Prosecutors on Friday accused Corporal Ken Armenteros of falsifying police reports that suggested that a suspected drug dealer flushed cocaine down a toilet during a mysterious encounter in September 2016.
Armenteros, a former police department spokesman, surrendered Friday afternoon to face two counts of official misconduct.
The arrest comes more than a year after Armenteros, off-duty and riding around on his motorcycle while wearing a leather jacket, called for emergency backup at a home in the 800 block of Northwest Fifth Court in the small South Miami-Dade town.
According to his version of events, Armenteros was flagged down by Christopher Lewis, who offered him cocaine, which he had back at his home.

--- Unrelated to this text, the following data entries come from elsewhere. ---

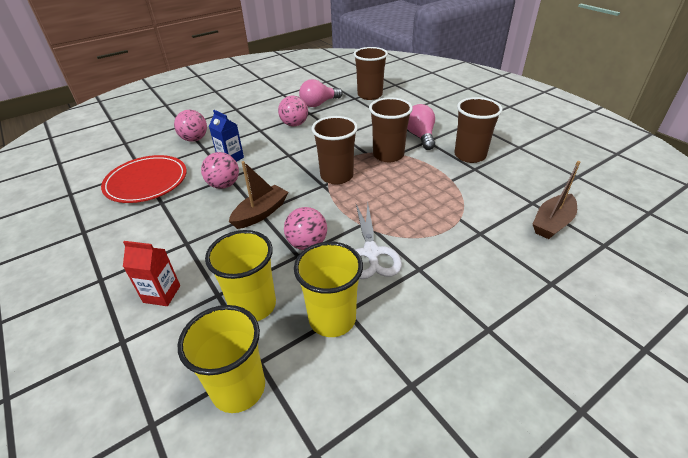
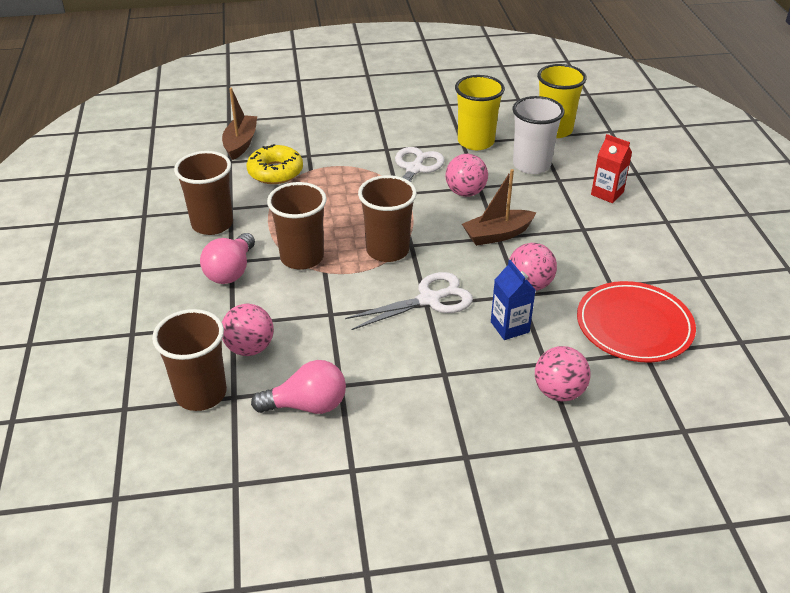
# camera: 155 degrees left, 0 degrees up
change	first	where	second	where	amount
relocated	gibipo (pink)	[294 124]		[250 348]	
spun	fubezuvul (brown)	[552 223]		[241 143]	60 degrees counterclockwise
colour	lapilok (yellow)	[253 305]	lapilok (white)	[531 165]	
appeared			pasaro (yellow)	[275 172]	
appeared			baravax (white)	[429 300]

The officer claimed he accompanied Lewis back to the home, then tried to arrest him when Lewis offered a baggie of cocaine.
Armenteros also claimed that he was able to see inside the home and view a “large paper package resembling a brick.” It was while Armenteros, his gun drawn, tried to call for backup that he claimed the drug dealer attacked him, trying to steal his gun.
As the two tussled, Lewis ran off back in to the house, grabbed a butcher knife and appeared to grab the paper bag of suspected cocaine, according to police reports.
Officers eventually entered the home and arrested Lewis on charges of battery on a law-enforcement officer and tampering with evidence, but no drugs were ever found inside the home.
The arrest and incident reports, purportedly written by an officer named Manuel Neyra, suggested that Lewis had flushed the cocaine down the toilet — and the bathroom had flooded.
But other cops on the scene told the Florida Department of Law Enforcement that the bathroom never flooded — and one officer had in fact turned off the water valve.
Neyra admitted to agents that he did not write the reports, but instead allowed Armenteros — his supervisor — to author the accounts. The criminal charges against Lewis were eventually dropped.
“A police officer’s credibility is one of his most valuable law enforcement tools,” Miami-Dade State Attorney Katherine Fernandez Rundle said in a statement. “The filing of any false document undermines that officer’s ability to testify in court.”